I have a new diagnosis of bronchiectasis and am struggling coming to terms with it. The cough is embarrassing in public. It’s hard to control my bladder resulting in stress incontinence .
im doing plenty of exercise and drinking water.
I wondered if anyone else had any advice or support.
Hi and welcome Mama-bear. We have many members with bronchiectasis and I'm sure some will be along at some stage to help.
Welcome Mama-bear. I have bronchiectasis and manage to live a reasonable life in spite of it. I was diagnosed in 2019 and so far it has been pretty well controlled and remained relatively mild. I was offered pulmonary rehabilitation not long after diagnosis, which I found extremely helpful. They get you doing lots of exercise to help you get fitter (it doesn't sound as if you'll need that) and show you that you can do more than you think you can. They also give you information about how to live healthily and how to do Active Controlled Breathing amongst other things. There is great emphasis on self- help. I've had one bad infection since then and one of the nurses came out to see me. She got me an AeroBika do help me cough up the gunk and had my GP prescribe Azithromycin, which a lot of us are on. If you are on inhalers, you may find the present one is not ideal- a lot of people need to try several before finding the right one. GPs tend not to know a great deal about bronch. If you don't feel that your concerns have been treated properly you have to persist. As for the bladder problem, have you tried pelvic floor exercises? There are some on line, but your surgery nurse may be able to help. In some places there are occasionally courses or day schools.

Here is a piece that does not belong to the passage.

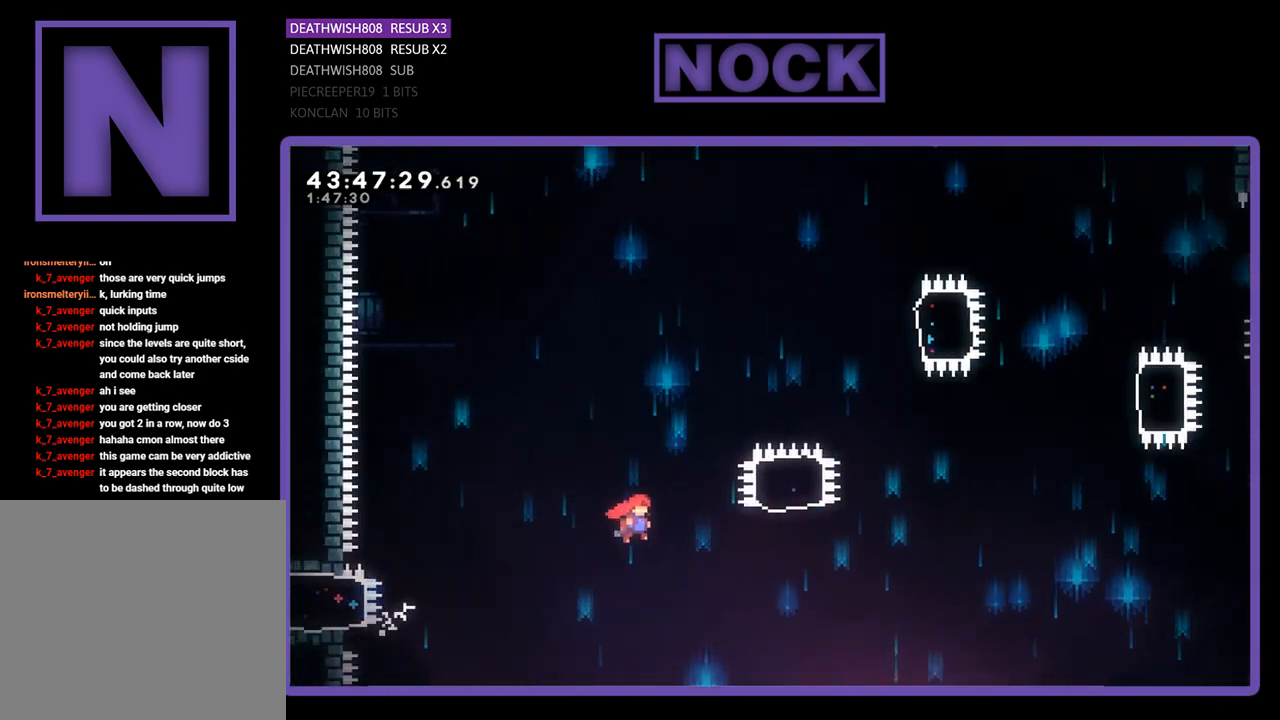
{"buttons": ["CIRCLE", "R2", "DPAD_UP"], "left_stick": "center", "events": [[200, "DPAD_UP", "down"], [267, "CROSS", "up"], [300, "DPAD_RIGHT", "up"], [333, "CIRCLE", "down"]]}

My main advice is Get on a Pulmonary Rehab course as soon as possible. Best wishes and good luck in managing your bronc.
Thank you for that information, it’s all very new so learning as I go. I do a lot of what you have suggested but I will have to push the doctors for pulmonary rehabilitation I think.
Lots of pelvic floor exercise as I do reformer Pilates and am very focussed on core strength. I will discuss with GP practice and see if there is more I can be doing.
Thanks again.
It's worth asking your GP if the surgery has a pelvic floor physio - I have an abdominal prolapse with previously stress incontinence. Ive seen the physio twice over the years and they always sort it out.
Great answer! Xx Moy
Hi I too have bronchiectasis and emphysema was diagnosed 8 years ago have made a lot of changes I no longer eat dairy drink green tea and plenty of water I am on mucodyne carbocisteine capsules 375mg take two capsules 3 times per day I do my breathing exercises which the hospital showed me and I do very much believe in them as they do bring the mucus up.
hi and a very warm welcome. There are quite a few members who have bronch, some like myself from babyhood and childhood. We have had a good life whilst doing all our meds and physio. You are in shock right now but you will learn to live a good life. Make sure you get referred to a respiratory consultant with a special interest in cf/pcd/Bronchiectasis. You will find one online at a large hospital you have access to.
I willput up a very reputable link , which I had the good fo4tune to be invilved in for a couple of years. It is updatd constantly. You can dip in and ouT of, although I would leave the discussions between the consultants until you build confidence in managing your condition. It’ a bit advanced and wouldn’t be easy to understand at this stage, but we wanted it in.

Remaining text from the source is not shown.